**Excerto do documento**.
+ + + + + + +
Zigoneni - Transfagarasan

Que dia!


Noite sob chuva e um arrumar de tenda com as pingas a cair. Lá nos orientámos para nos despachar e continuar a nossa travessia. Rapidamente, chegámos a Curtea de Arges e por lá nos abastecemos com o que achámos que devíamos abastecer para uma pedalada entre as montanhas. Não foi muito e em retrospetiva, nem pouco mais ou menos!


Os sinais continuavam a anunciar que a estrada estava fechada. Mas de vez em quando víamos uns carros e até uns camiões a vir no sentido contrário e dizíamos para nós próprios, que talvez os sinais estivessem desactualizados.
Será que já estamos no Transfagarasan? Não vimos nada que nos dissesse que sim ou que não. Apenas a paisagem continuava a ficar cada vez mais bela e impressionante. Tal como na Bulgária, a memória dos Pirenéus veio ao de cima. Mas vezes dez! Até algumas casas nos faziam recordar a arquitectura basca.

As árvores começaram a cerrar as fileiras. A Natureza tomou conta de tudo. Os riachos acabaram em pequenas quedas de água, encontrando caminho até ao rio que a estrada segue. As casas começaram a escassear.  Continuámos a ignorar os avisos...

Algures durante a manhã, um camping Drácula junto a um hotel. Um autocarro cheio de miúdos que acabaram de descer uns degraus que entram floresta adentro num imponente penhasco. Pelo vistos lá em cima estava o castelo do Vlad III, o Impalador. Mais conhecido pela escrita inglesa, como Conde Drácula. Algo que os romenos não gostam de ser associados. Não nos demorámos na área. À nossa frente o verde, as pontes, os desfiladeiros e alguns túneis começavam a deixar-se ver. No mesmo campo de visão! Não existem fotografias que mostrem a beleza do sítio.


Começaram as subidas. Muito inclinadas, sim. Mas nem nos apercebemos delas. Estavámos embriagados com a paisagem. Impressionante não é a melhor palavra, mas é a primeira que nos surge.
+ + + + + + +
No relato sobre o Transfagarasan, em que cidade foi feito o abastecimento para a pedalada entre as montanhas?

**Dados fornecidos**.
+ + + + + + +
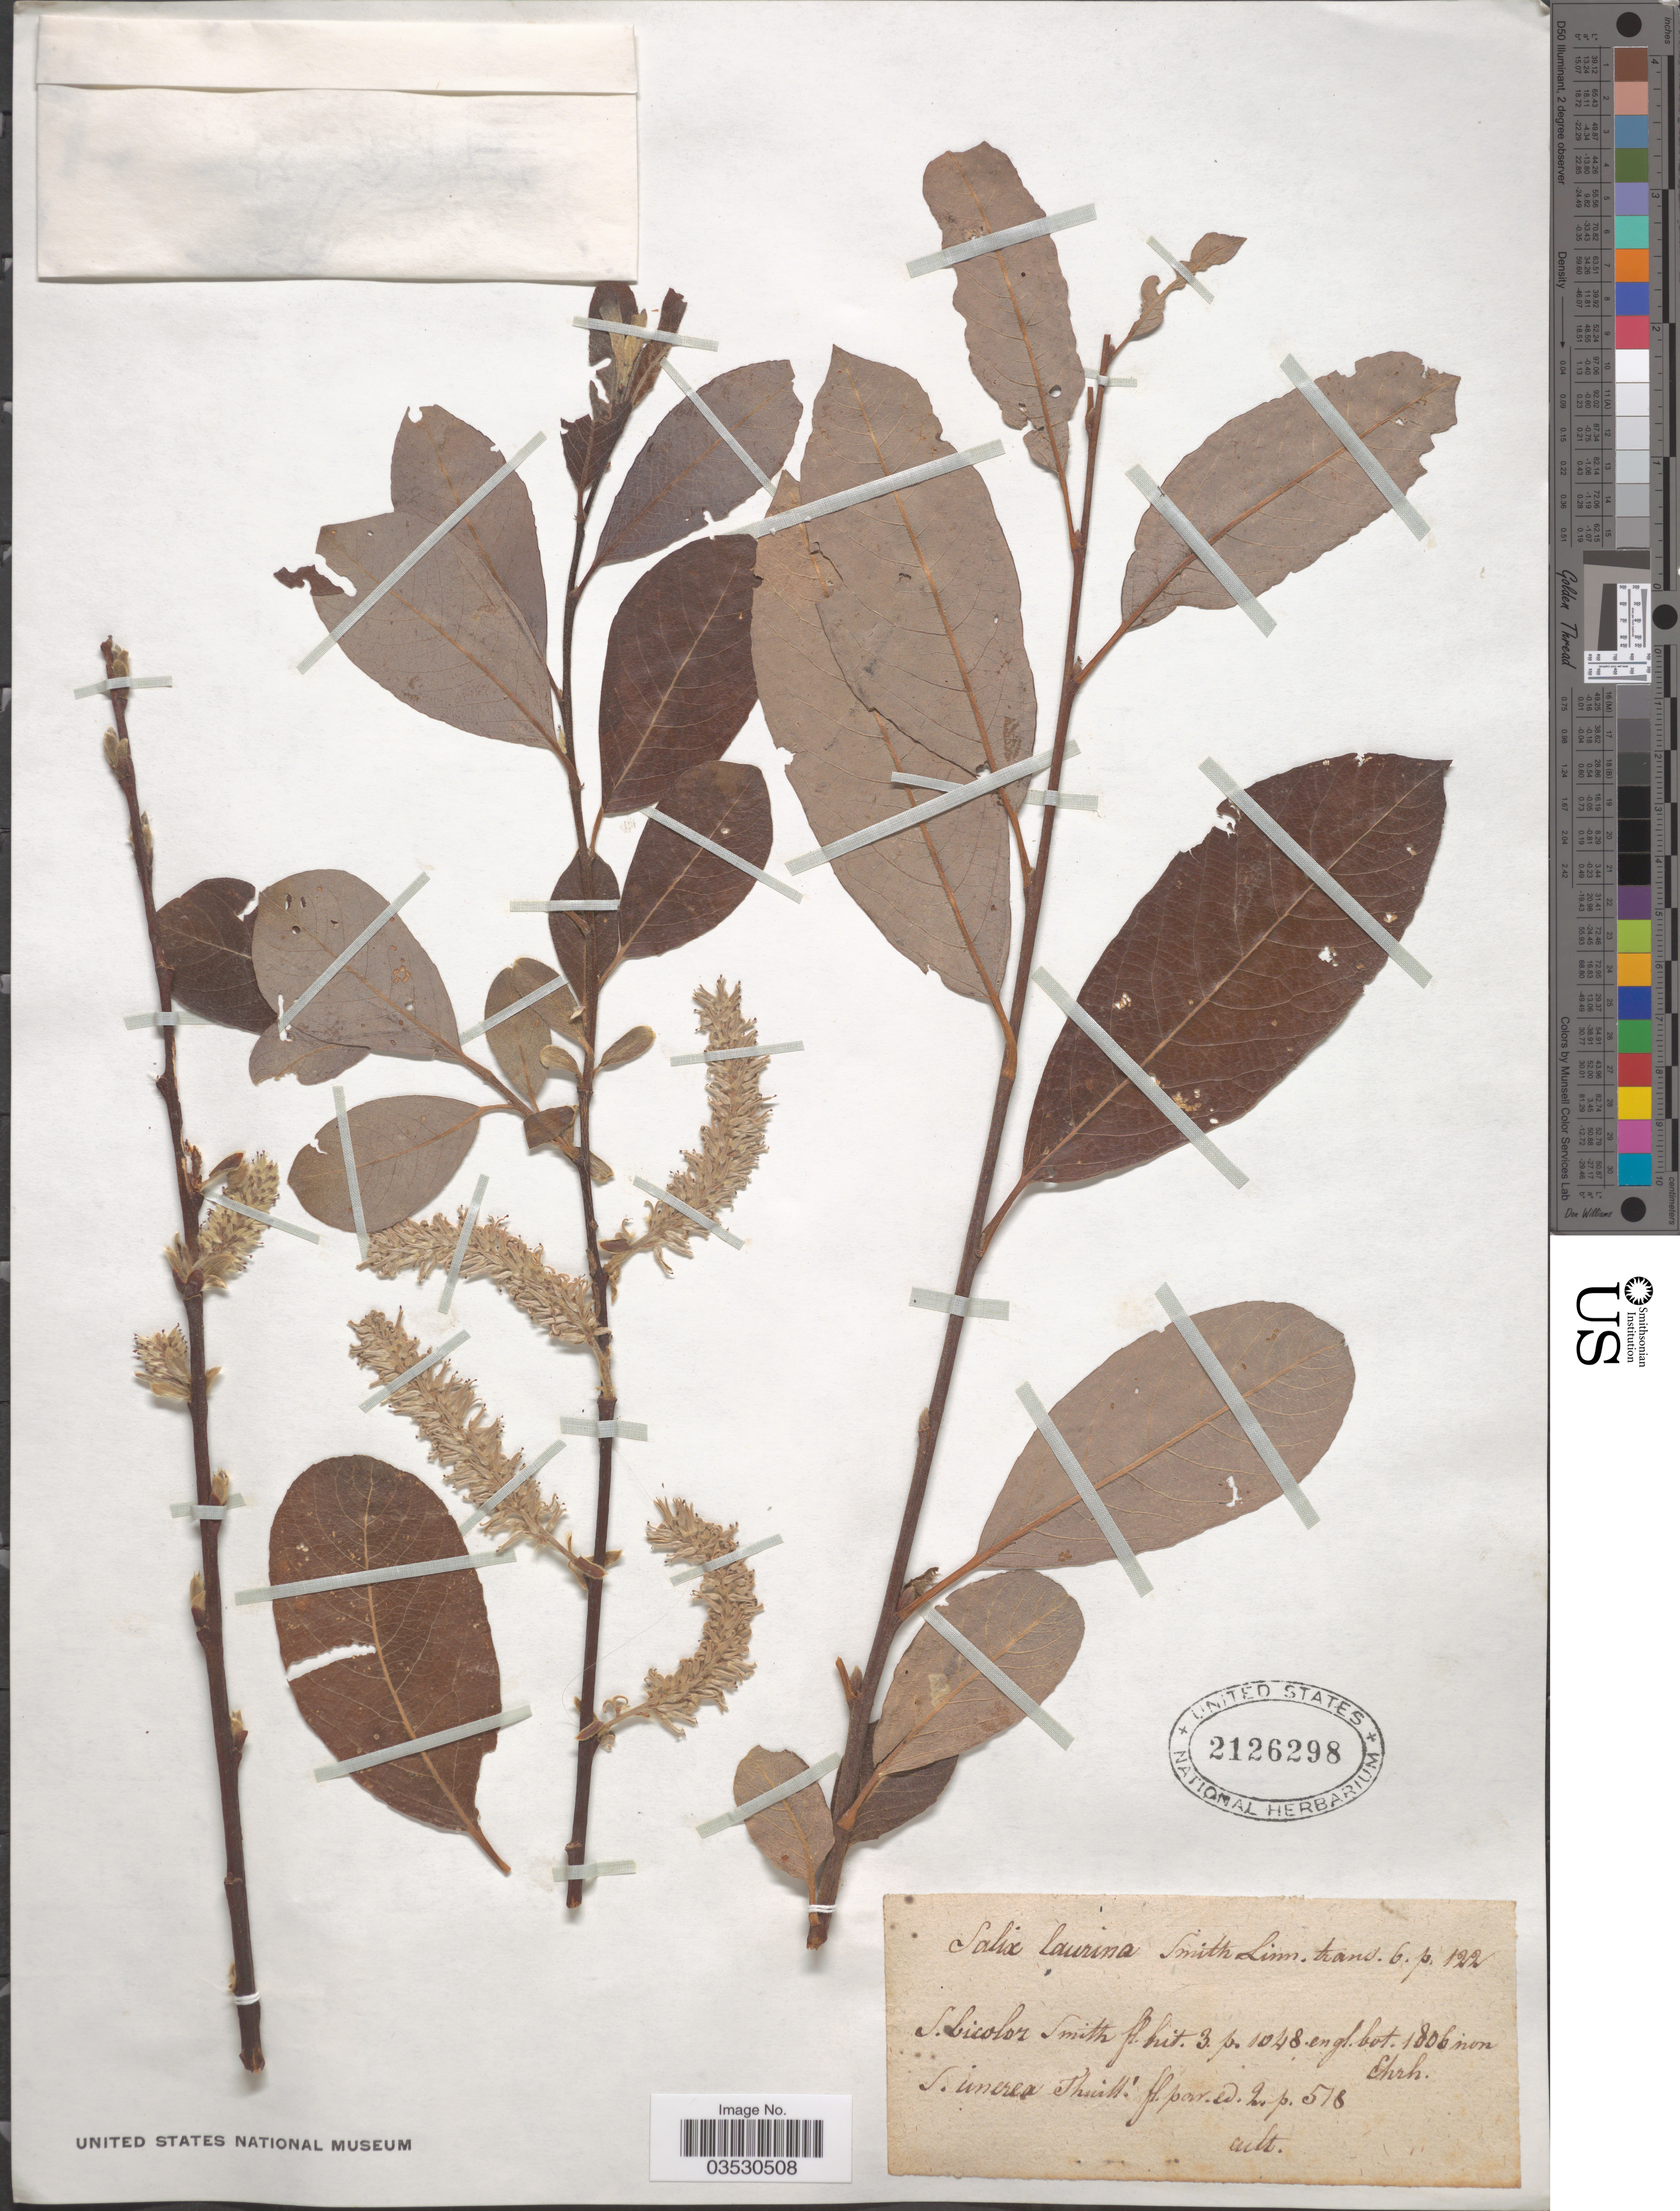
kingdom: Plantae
+ + + + + + +
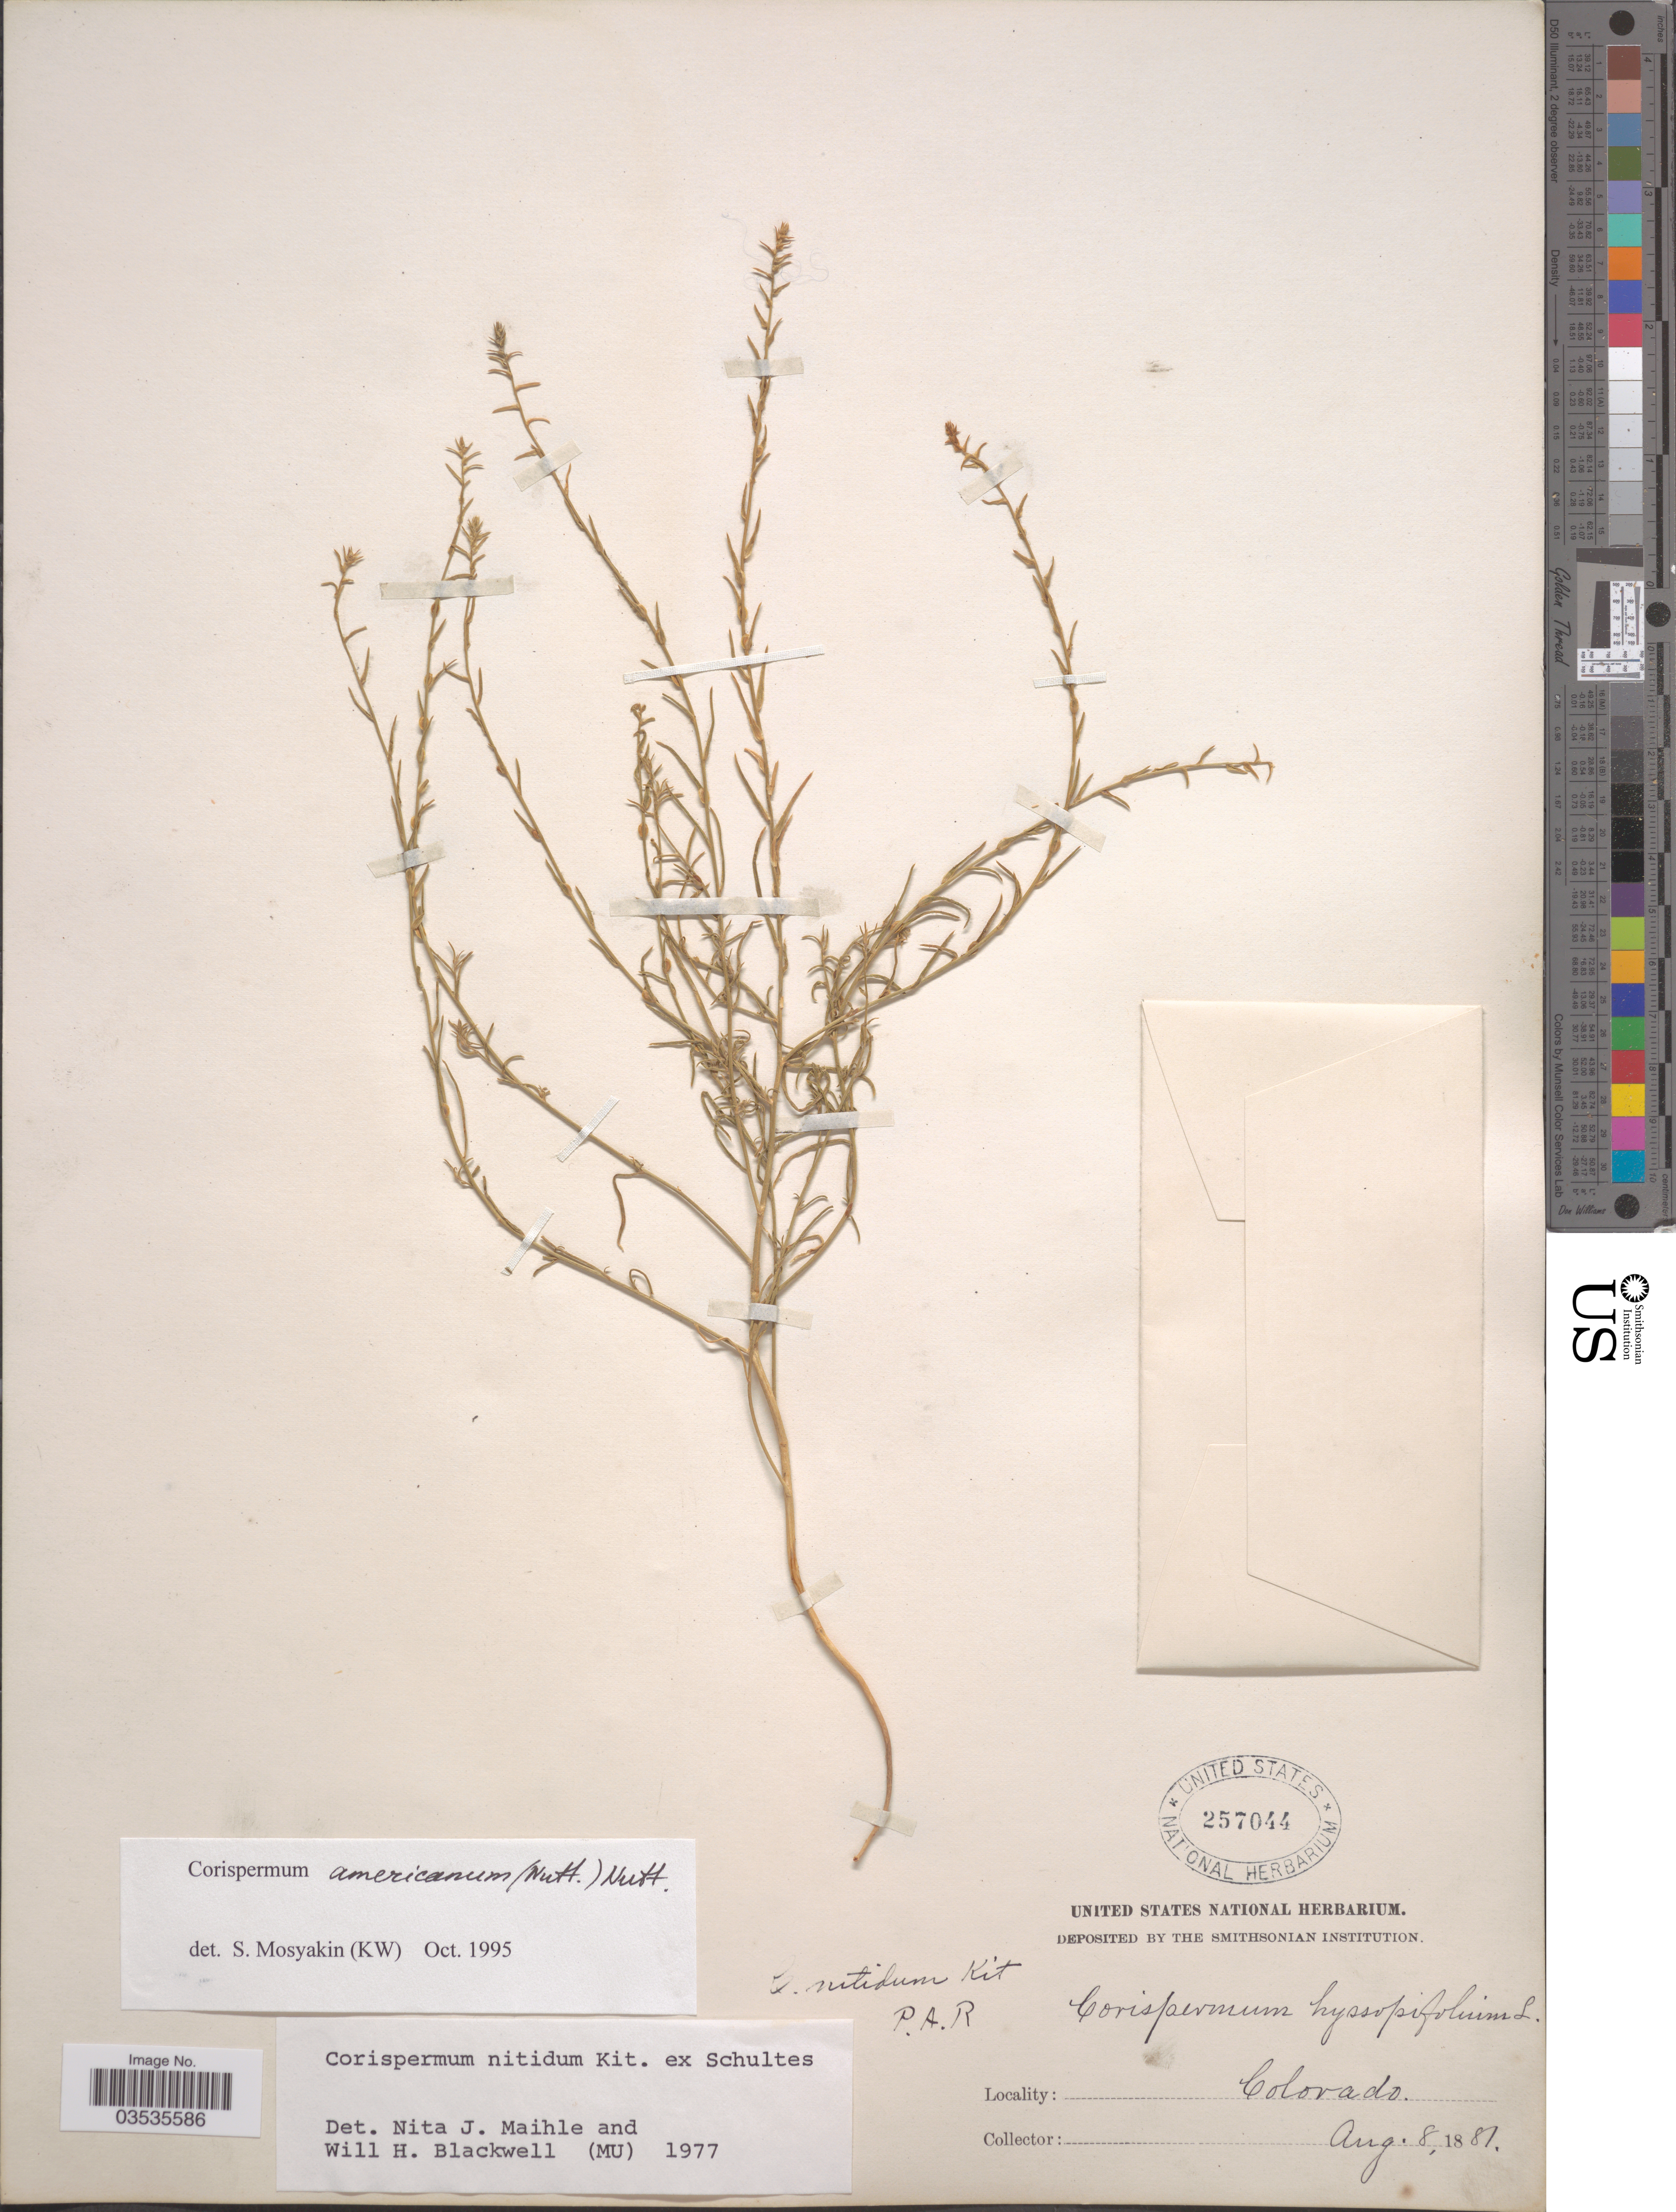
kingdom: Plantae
+ + + + + + +
**Resposta escrita**.
Em Curtea de Arges.